Task objective » Every line of the material is to be transcribed verbatim, with images omitted.

Available data »
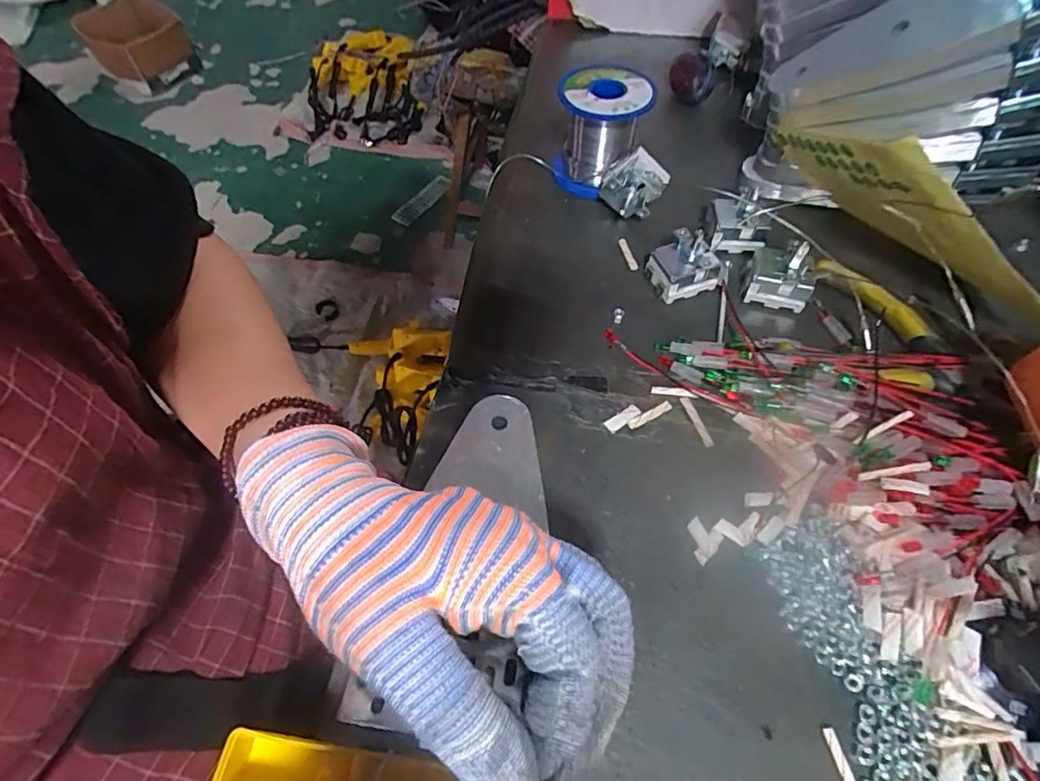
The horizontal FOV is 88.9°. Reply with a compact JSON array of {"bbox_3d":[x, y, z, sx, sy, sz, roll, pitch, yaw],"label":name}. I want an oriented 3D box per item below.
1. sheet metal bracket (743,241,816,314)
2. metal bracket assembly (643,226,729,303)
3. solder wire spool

Answer below »
The horizontal FOV is 88.9°. Reply with a compact JSON array of {"bbox_3d":[x, y, z, sx, sy, sz, roll, pitch, yaw],"label":name}. I want an oriented 3D box per item below.
1. sheet metal bracket (743,241,816,314)
2. metal bracket assembly (643,226,729,303)
3. solder wire spool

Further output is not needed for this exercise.